[Opening RECORD SET section]

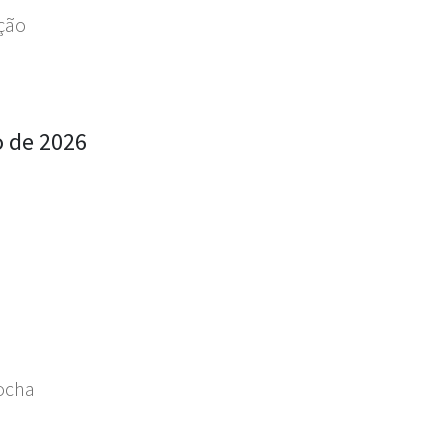
ação
o de 2026
Rocha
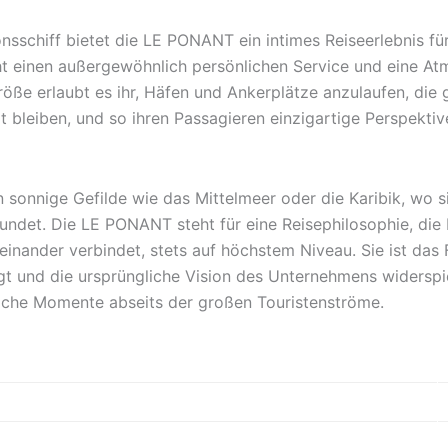
onsschiff bietet die LE PONANT ein intimes Reiseerlebnis fü
ht einen außergewöhnlich persönlichen Service und eine A
Größe erlaubt es ihr, Häfen und Ankerplätze anzulaufen, die
t bleiben, und so ihren Passagieren einzigartige Perspektiv
in sonnige Gefilde wie das Mittelmeer oder die Karibik, wo 
kundet. Die LE PONANT steht für eine Reisephilosophie, di
inander verbindet, stets auf höchstem Niveau. Sie ist das 
 und die ursprüngliche Vision des Unternehmens widerspie
liche Momente abseits der großen Touristenströme.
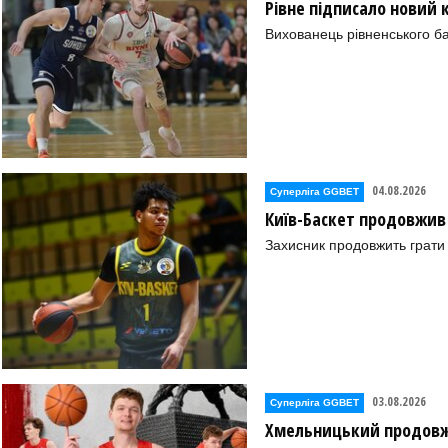
Рівне підписало новий
Вихованець рівненського ба
04.08.2026
Суперліга GGBET
Київ-Баскет продовжив
)
Захисник продовжить грати 
03.08.2026
Суперліга GGBET
)
Хмельницький продовж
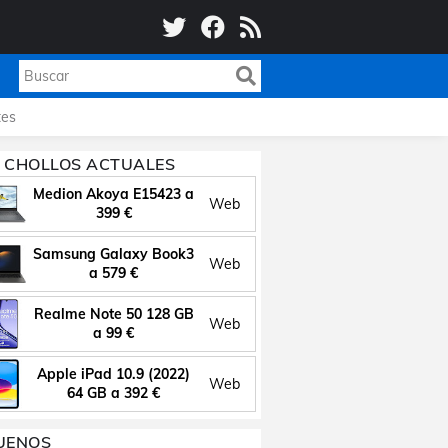
es
 CHOLLOS ACTUALES
Medion Akoya E15423 a
Web
399 €
Samsung Galaxy Book3
Web
a 579 €
Realme Note 50 128 GB
Web
a 99 €
Apple iPad 10.9 (2022)
Web
64 GB a 392 €
UENOS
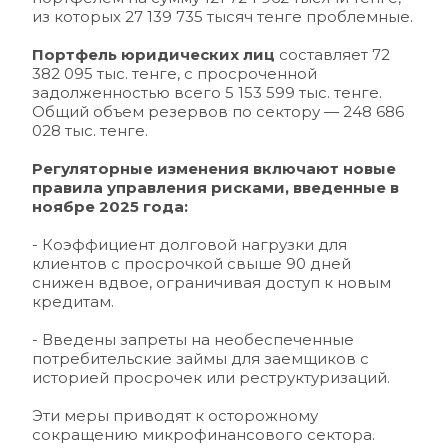
из которых 27 139 735 тысяч тенге проблемные.
Портфель юридических лиц
 составляет 72 
382 095 тыс. тенге, с просроченной 
задолженностью всего 5 153 599 тыс. тенге. 
Общий объем резервов по сектору — 248 686 
028 тыс. тенге.
Регуляторные изменения включают новые 
правила управления рисками, введенные в 
ноябре 2025 года:
- Коэффициент долговой нагрузки для 
клиентов с просрочкой свыше 90 дней 
снижен вдвое, ограничивая доступ к новым 
кредитам.
- Введены запреты на необеспеченные 
потребительские займы для заемщиков с 
историей просрочек или реструктуризаций.
Эти меры приводят к осторожному 
сокращению микрофинансового сектора. 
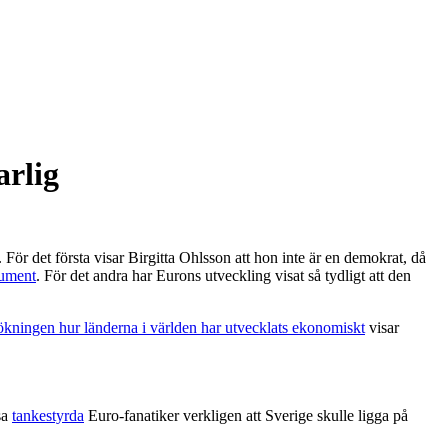
arlig
 För det första visar Birgitta Ohlsson att hon inte är en demokrat, då
rument
. För det andra har Eurons utveckling visat så tydligt att den
ökningen hur länderna i världen har utvecklats ekonomiskt
visar
sa
tankestyrda
Euro-fanatiker verkligen att Sverige skulle ligga på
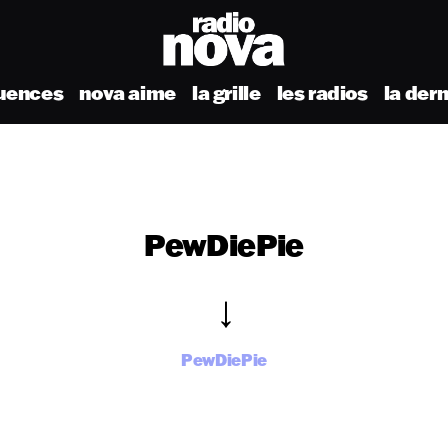
uences
nova aime
la grille
les radios
la der
PewDiePie
PewDiePie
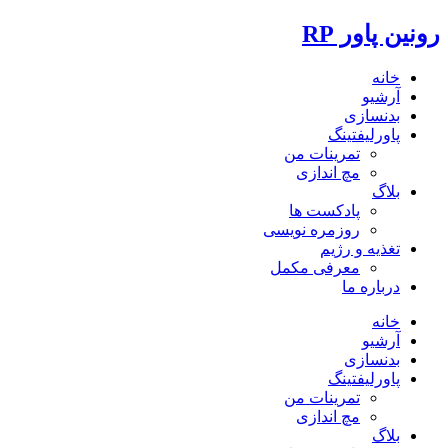
رونین پاور RP
خانه
آرشیو
بدنسازی
پاورلیفتینگ
تمرینات من
مچ اندازی
بلاگ
پادکست ها
روزمره نویسی
تغذیه و رژیم
معرفی مکمل
درباره ما
خانه
آرشیو
بدنسازی
پاورلیفتینگ
تمرینات من
مچ اندازی
بلاگ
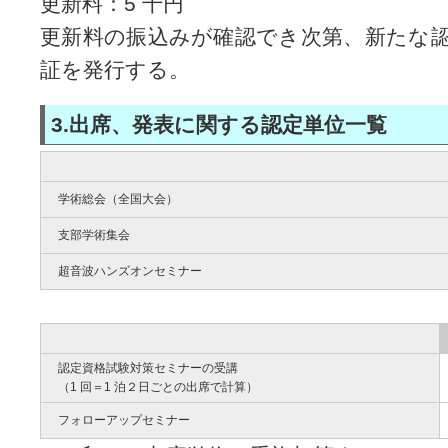
更新料：5 千円
更新料の振込みが確認でき次第、新たな
証を発行する。
3.出席、発表に関する認定単位一覧
学術総会（全国大会）
支部学術集会
超音波ハンズオンセミナー
認定資格試験対策セミナーの受講
（1 回＝1 泊２日ごとの出席で計算）
フォローアップセミナー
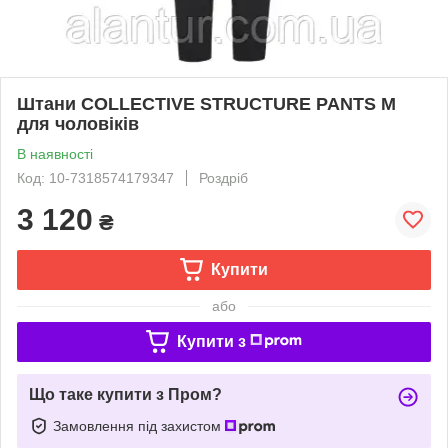
Штани COLLECTIVE STRUCTURE PANTS M
для чоловіків
В наявності
Код: 10-7318574179347
Роздріб
3 120
₴
Купити
або
Купити з
Що таке купити з Пром?
Замовлення під захистом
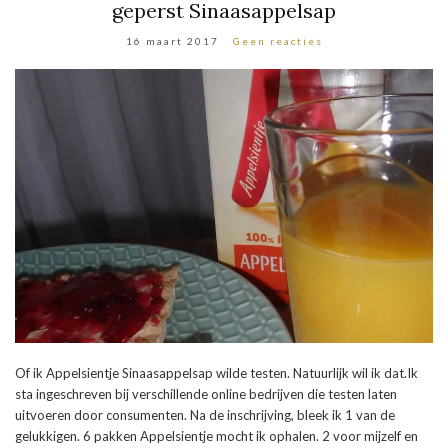
geperst Sinaasappelsap
16 maart 2017
Geen reacties
Of ik Appelsientje Sinaasappelsap wilde testen. Natuurlijk wil ik dat.Ik
sta ingeschreven bij verschillende online bedrijven die testen laten
uitvoeren door consumenten. Na de inschrijving, bleek ik 1 van de
gelukkigen. 6 pakken Appelsientje mocht ik ophalen. 2 voor mijzelf en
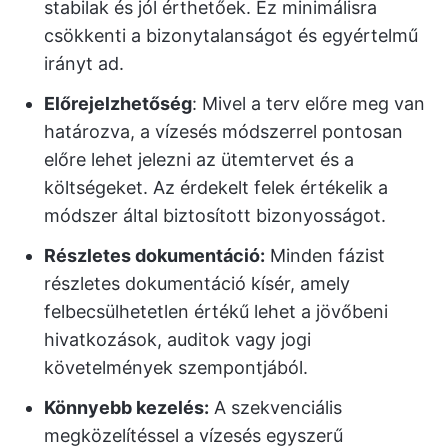
stabilak és jól érthetőek. Ez minimálisra
csökkenti a bizonytalanságot és egyértelmű
irányt ad.
Előrejelzhetőség
: Mivel a terv előre meg van
határozva, a vízesés módszerrel pontosan
előre lehet jelezni az ütemtervet és a
költségeket. Az érdekelt felek értékelik a
módszer által biztosított bizonyosságot.
Részletes dokumentáció:
Minden fázist
részletes dokumentáció kísér, amely
felbecsülhetetlen értékű lehet a jövőbeni
hivatkozások, auditok vagy jogi
követelmények szempontjából.
Könnyebb kezelés:
A szekvenciális
megközelítéssel a vízesés egyszerű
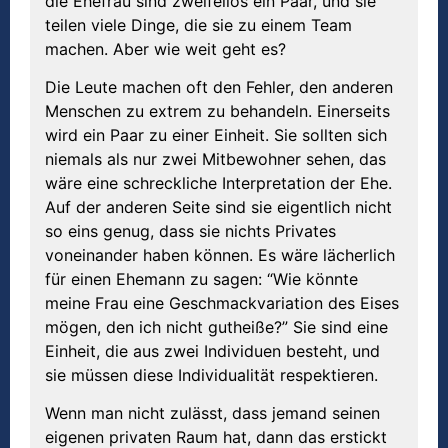
die Ehefrau sind zweifellos ein Paar, und sie
teilen viele Dinge, die sie zu einem Team
machen. Aber wie weit geht es?
Die Leute machen oft den Fehler, den anderen
Menschen zu extrem zu behandeln. Einerseits
wird ein Paar zu einer Einheit. Sie sollten sich
niemals als nur zwei Mitbewohner sehen, das
wäre eine schreckliche Interpretation der Ehe.
Auf der anderen Seite sind sie eigentlich nicht
so eins genug, dass sie nichts Privates
voneinander haben können. Es wäre lächerlich
für einen Ehemann zu sagen: “Wie könnte
meine Frau eine Geschmackvariation des Eises
mögen, den ich nicht gutheiße?” Sie sind eine
Einheit, die aus zwei Individuen besteht, und
sie müssen diese Individualität respektieren.
Wenn man nicht zulässt, dass jemand seinen
eigenen privaten Raum hat, dann das erstickt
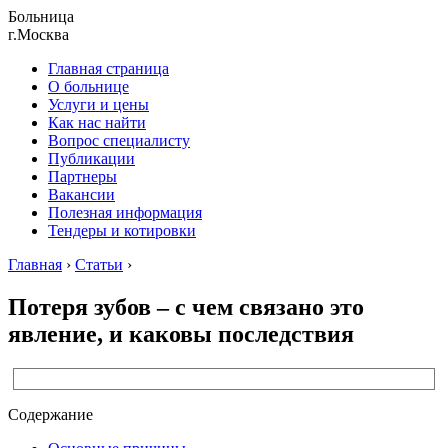
Больница
г.Москва
Главная страница
О больнице
Услуги и цены
Как нас найти
Вопрос специалисту
Публикации
Партнеры
Вакансии
Полезная информация
Тендеры и котировки
Главная
›
Статьи
›
Потеря зубов – с чем связано это
явление, и каковы последствия
Содержание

[Closing RECORD SET section]

▶ **WORK ITEM**:
Extract the lines without changes, from the beginning of the listing through the line that contains "liche Momente abseits", with both ends included. Leave the pictures out of your answer.

▶ **WRITTEN ANSWER**:
ação
o de 2026
Rocha
onsschiff bietet die LE PONANT ein intimes Reiseerlebnis fü
ht einen außergewöhnlich persönlichen Service und eine A
Größe erlaubt es ihr, Häfen und Ankerplätze anzulaufen, die
t bleiben, und so ihren Passagieren einzigartige Perspektiv
in sonnige Gefilde wie das Mittelmeer oder die Karibik, wo 
kundet. Die LE PONANT steht für eine Reisephilosophie, di
inander verbindet, stets auf höchstem Niveau. Sie ist das 
 und die ursprüngliche Vision des Unternehmens widerspie
liche Momente abseits der großen Touristenströme.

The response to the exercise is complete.